What Lemma 3.2 says is that composition in your 2-vector space is uniquely determined by $s,t:V_1\rightrightarrows V_0$ and $i:V_0\to V_1$: given two composable morphisms $f=(x,\vec f)$ and $g=(y,\vec g)$, the composite $g\circ f = c(g,f)$ has to be the sum $$ g\circ f = (x,\vec g+\vec f) $$ so in a somewhat precise sense, the structure of the morphisms in a 2-vector space (i.e., category internal to $\mathbf{Vect}$) really do reflect the structure of their underlying vectors. You can thus interpret $V_0$ as the space of "starting positions" of your morphism vectors, and $V_1$ as the space of vectors shooting out of these positions.
In fact, if you take $V_0=0$ to be trivial, then your 2-vector space reduces to an ordinary vector space viewed as a monoid under addition.
A word of warning about this interpretation: $V_0$ and $V_1$ are still different spaces (though $i:V_0\to V_1$ is injective, so you can think $V_0\subseteq V_1$). Baez and Crans interpret the vectors of $V_0$ as ordinary vectors of a vector space, but then view $V_1$ as the space of "infinitesimal vectors" based at points in $V_0$. This means a morphism $f=(x,\vec f)$ consists of a vector $x$ plus an "infinitesimal" component $\vec f$.

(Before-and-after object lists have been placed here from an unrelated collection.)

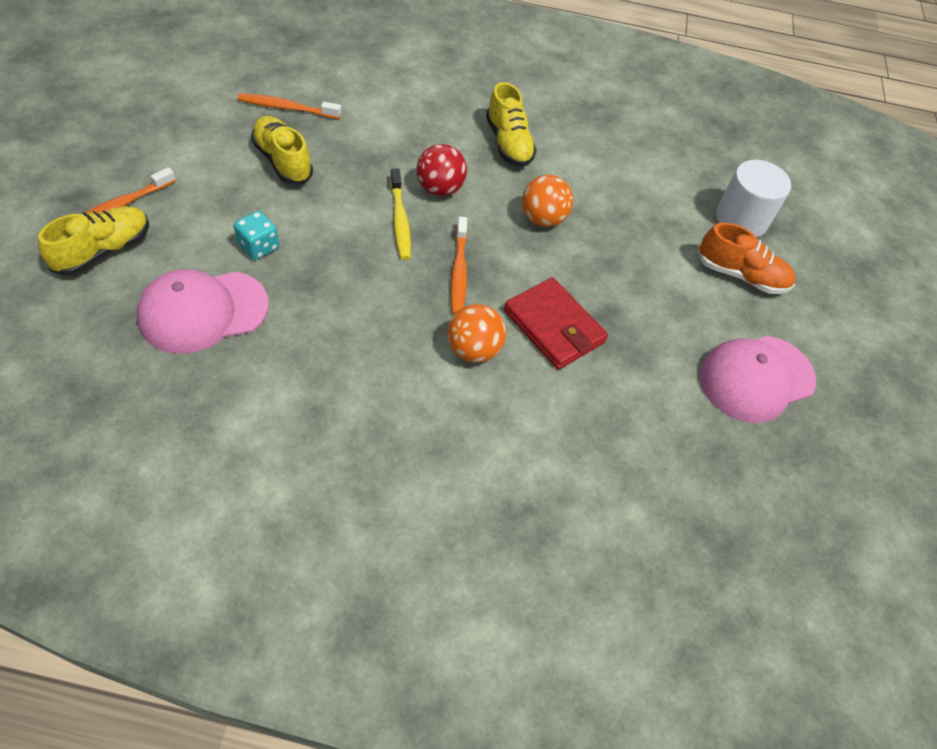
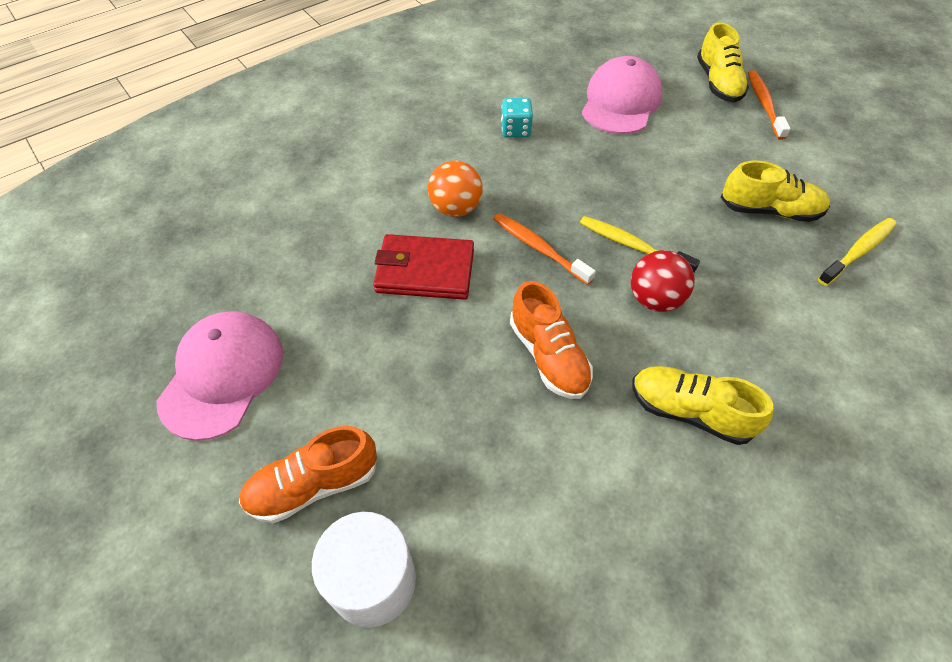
camera: 140 degrees right, 0 degrees up
turquoise dice [234,211,279,260] -> turquoise dice moved to [501,98,533,138]
orange toothbrush [238,93,341,119] -> yellow toothbrush [818,218,897,286]
orange ball [522,175,573,227] -> orange shoe [510,281,593,399]

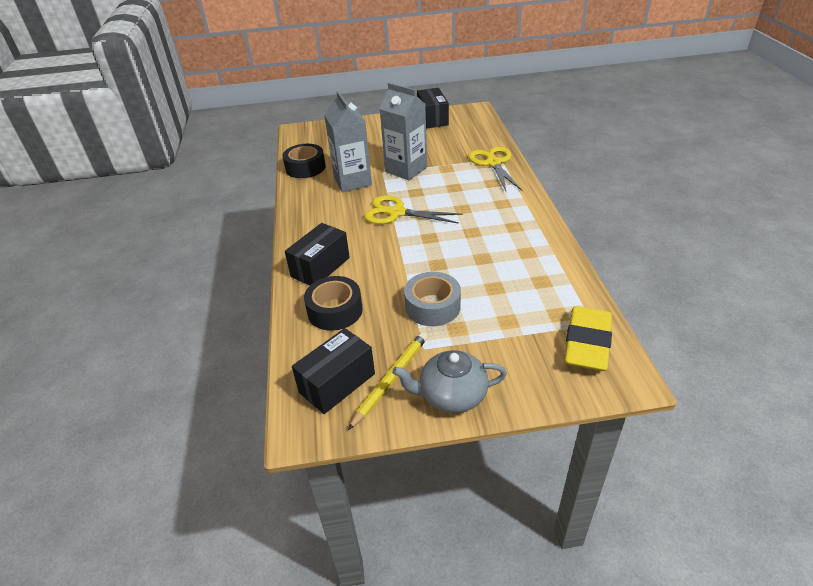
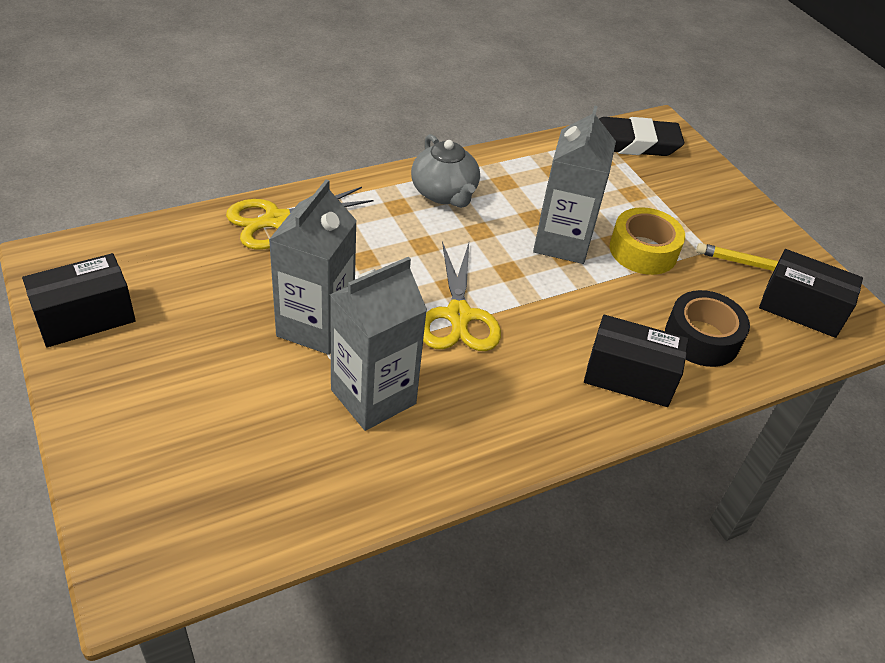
camera: 115 degrees left, 5 degrees up
black tape [282,144,325,178] -> none
grey teapot [392,350,507,413] -> grey teapot moved to [411,134,480,208]
grey tape [404,272,461,326] -> yellow tape [609,207,685,275]
yellow eraser [564,306,612,371] -> black eraser [599,117,684,156]
none -> grey carton [533,105,616,264]

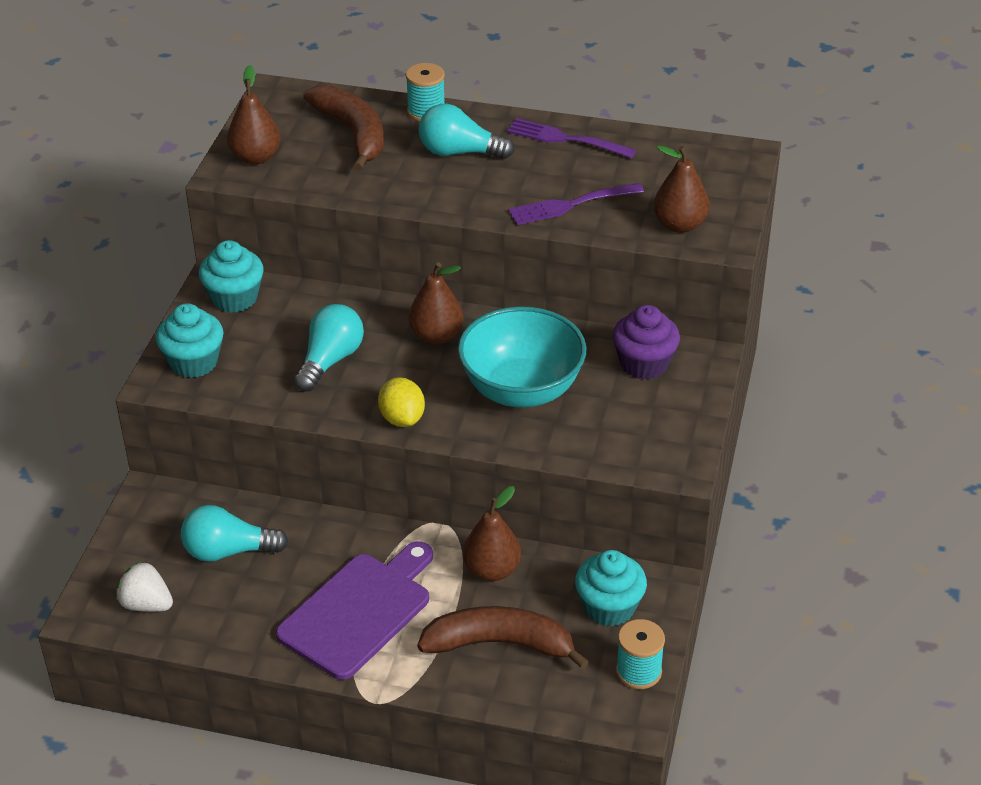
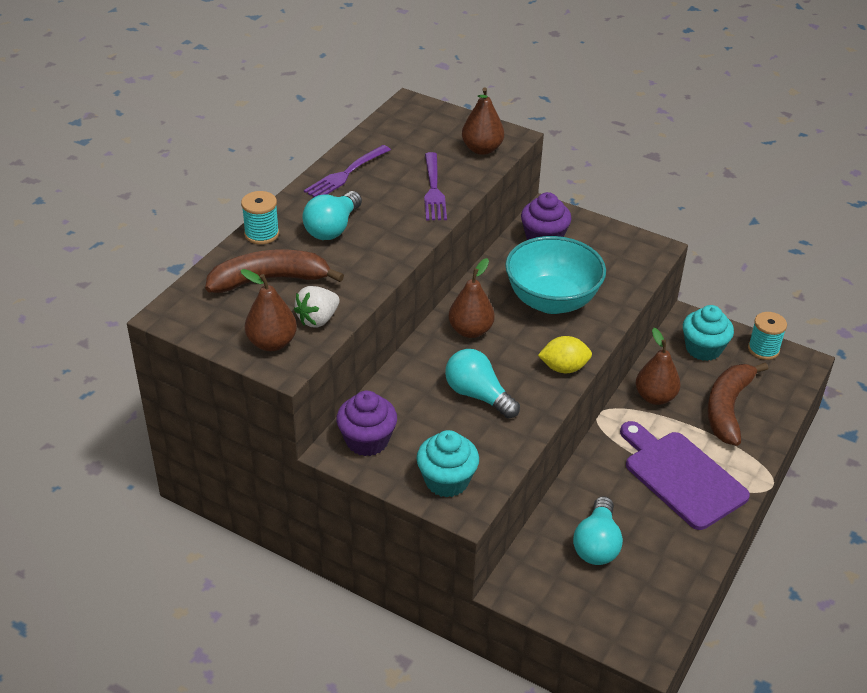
camera: 75 degrees left, 0 degrees up
white strawberry [116,562,173,612] -> white strawberry moved to [294,286,340,328]
turquoise cupcake [199,240,264,313] -> purple cupcake [336,391,397,456]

In fact, even this can be made somewhat precise, and is done so in Theorem 3.8:
so 2-vector spaces are the same as having a space $C_0$ and a "differential" $d:C_1\to C_0$ (which would encode infinitesimals). For completeness, I will at least describe the functors (on the level of objects) going both ways.
Given a 2-vector space $(V_0,V_1,s,t,i)$, the associated 2-term chain complex has components $C_0 := V_0$ and $C_1 := \ker(s)\subseteq V_1$. Note that $C_1$ is exactly the subspace of those morphisms in $V_1$ of the form $\vec f$ for some $f\in V_1$, so this is the space of "infinitesimal components." The differential $d:C_1\to C_0$ is given by $t$.
Conversely, given a chain complex $C_1\xrightarrow dC_0$, the associated 2-vector space has $V_0 := C_0$ as above, and $V_1 := C_0 \oplus C_1$, which we interpret as pairs $(x,\vec f)$, and define $s,t,i$ accordingly ($i(x)=(x,0)$, $s(x,\vec f)=x$, and $t(x,\vec f)=x+d\vec f$).